# [Text to read]

# The Great One dons our apparel!



## phreebsd (Dec 16, 2004)




----------



## 850PoPo (Oct 28, 2009)

Is that Mike Penland


----------



## phreebsd (Dec 16, 2004)

fa sho!


----------



## NMKawierider (Apr 11, 2009)

Right... Nice work Phreebsd


----------



## 850PoPo (Oct 28, 2009)

WE watched him race at Loretta Lynns old man can ride that is for sure


----------



## gpinjason (Nov 10, 2009)

I'm just wondering why he looks like he's scared to get his hand dirty on that rack.......


----------



## bruiser quad (Nov 6, 2009)

gpinjason said:


> I'm just wondering why he looks like he's scared to get his hand dirty on that rack.......


looks like he's picking at the mud...


----------



## 850PoPo (Oct 28, 2009)

lmao...
He isn't afraid of mud that's for sure look at pics of him after one of his races he is covered from head to toe


----------



## gpinjason (Nov 10, 2009)

maybe he doesn't want to get that sweet MIMB shirt dirty... I wouldn't....


----------



## Masher (Jan 16, 2009)

Sweet, he hasn't missed a meal in a while.


----------



## Bootlegger (Dec 18, 2008)

He is a nice guy....


----------



## phreebsd (Dec 16, 2004)

# [Record excerpts]

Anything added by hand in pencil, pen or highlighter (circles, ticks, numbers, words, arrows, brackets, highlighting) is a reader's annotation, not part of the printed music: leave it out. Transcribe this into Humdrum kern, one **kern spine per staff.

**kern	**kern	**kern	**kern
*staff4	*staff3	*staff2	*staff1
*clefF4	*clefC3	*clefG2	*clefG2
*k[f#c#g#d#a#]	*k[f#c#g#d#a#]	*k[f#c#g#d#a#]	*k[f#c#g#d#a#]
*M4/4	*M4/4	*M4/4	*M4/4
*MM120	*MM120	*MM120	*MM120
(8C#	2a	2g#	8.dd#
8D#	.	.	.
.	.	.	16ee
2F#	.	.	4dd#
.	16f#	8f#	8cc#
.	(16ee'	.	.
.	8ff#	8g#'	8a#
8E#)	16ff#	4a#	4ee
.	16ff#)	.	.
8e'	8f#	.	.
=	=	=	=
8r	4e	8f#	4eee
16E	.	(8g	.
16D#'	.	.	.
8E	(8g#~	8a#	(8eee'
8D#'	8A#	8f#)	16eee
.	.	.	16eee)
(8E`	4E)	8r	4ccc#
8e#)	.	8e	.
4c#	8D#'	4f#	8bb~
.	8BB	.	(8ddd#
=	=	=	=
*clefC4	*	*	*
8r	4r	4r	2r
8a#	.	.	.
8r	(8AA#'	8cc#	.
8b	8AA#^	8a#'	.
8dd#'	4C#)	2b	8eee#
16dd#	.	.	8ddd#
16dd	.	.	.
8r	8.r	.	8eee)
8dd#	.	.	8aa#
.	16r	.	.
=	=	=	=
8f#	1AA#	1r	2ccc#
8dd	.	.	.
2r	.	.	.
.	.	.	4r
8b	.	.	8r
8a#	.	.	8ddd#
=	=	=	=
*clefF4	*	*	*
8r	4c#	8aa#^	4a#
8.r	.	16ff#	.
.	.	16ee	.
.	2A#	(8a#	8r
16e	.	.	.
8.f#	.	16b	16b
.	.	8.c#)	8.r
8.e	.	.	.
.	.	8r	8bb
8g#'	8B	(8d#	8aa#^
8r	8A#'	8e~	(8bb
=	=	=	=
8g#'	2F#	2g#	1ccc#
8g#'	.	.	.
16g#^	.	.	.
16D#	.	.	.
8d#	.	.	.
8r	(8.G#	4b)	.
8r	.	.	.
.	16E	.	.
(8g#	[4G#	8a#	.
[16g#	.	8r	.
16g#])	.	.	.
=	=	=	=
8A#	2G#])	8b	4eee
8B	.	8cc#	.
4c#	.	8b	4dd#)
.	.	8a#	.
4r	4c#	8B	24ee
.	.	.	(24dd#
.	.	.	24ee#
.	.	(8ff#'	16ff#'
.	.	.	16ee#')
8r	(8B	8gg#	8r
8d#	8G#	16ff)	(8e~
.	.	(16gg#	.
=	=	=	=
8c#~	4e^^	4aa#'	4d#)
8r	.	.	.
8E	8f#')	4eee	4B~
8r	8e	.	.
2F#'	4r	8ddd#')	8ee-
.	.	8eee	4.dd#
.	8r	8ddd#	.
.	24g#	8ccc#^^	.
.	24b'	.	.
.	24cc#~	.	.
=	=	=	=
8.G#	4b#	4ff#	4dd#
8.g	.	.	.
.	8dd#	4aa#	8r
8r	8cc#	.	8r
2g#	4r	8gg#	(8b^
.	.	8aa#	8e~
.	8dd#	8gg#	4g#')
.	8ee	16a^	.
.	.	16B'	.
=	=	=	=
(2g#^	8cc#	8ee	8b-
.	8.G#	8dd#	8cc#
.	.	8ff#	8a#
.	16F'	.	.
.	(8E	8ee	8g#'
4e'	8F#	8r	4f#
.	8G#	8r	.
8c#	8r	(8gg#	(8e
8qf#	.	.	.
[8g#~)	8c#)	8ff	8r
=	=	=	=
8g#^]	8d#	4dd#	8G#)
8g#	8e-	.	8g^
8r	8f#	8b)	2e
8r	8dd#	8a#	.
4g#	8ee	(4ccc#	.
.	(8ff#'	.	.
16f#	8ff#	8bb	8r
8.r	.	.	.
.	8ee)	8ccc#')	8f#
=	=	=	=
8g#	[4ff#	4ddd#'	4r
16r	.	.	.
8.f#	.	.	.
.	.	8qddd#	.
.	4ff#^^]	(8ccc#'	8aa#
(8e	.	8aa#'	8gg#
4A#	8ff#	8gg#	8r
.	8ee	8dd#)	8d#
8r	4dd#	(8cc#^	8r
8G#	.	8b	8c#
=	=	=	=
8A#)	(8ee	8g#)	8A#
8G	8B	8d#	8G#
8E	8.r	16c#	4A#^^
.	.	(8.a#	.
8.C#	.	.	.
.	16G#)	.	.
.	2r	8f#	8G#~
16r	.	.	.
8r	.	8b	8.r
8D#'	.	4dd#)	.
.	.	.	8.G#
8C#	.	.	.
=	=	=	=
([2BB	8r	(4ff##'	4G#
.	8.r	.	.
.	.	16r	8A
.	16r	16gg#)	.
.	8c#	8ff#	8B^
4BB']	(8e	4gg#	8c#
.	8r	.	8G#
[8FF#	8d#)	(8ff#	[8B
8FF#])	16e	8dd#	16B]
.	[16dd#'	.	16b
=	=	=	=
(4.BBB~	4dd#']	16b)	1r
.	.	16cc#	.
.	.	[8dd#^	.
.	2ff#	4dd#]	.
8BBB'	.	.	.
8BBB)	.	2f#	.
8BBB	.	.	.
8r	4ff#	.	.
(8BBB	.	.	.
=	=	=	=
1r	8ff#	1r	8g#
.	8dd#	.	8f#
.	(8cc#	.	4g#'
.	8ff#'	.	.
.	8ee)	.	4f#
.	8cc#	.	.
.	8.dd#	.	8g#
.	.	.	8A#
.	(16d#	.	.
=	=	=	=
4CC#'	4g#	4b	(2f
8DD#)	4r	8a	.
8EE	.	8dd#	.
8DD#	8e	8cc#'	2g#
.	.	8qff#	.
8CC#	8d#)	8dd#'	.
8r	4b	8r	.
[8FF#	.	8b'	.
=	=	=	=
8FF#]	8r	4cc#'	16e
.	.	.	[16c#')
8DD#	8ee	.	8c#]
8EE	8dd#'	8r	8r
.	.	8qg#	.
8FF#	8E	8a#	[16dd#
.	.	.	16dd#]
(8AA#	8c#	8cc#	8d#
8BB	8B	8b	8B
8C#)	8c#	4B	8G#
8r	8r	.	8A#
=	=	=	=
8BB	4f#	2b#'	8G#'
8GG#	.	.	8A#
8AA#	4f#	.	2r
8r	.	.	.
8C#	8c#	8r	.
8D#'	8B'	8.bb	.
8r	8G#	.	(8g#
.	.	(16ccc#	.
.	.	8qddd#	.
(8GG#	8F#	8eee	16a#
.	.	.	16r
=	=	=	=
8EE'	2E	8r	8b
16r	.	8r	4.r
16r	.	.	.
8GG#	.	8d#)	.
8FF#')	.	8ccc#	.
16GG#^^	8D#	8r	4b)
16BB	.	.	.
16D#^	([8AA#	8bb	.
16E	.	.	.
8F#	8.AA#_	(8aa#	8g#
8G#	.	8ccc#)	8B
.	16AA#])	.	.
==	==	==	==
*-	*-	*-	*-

# [Task]
In the forum thread, what shirt does gpinjason say the man might not want to get dirty? The data has no connection to the forum thread.

# [Solution to this problem]
A MIMB shirt.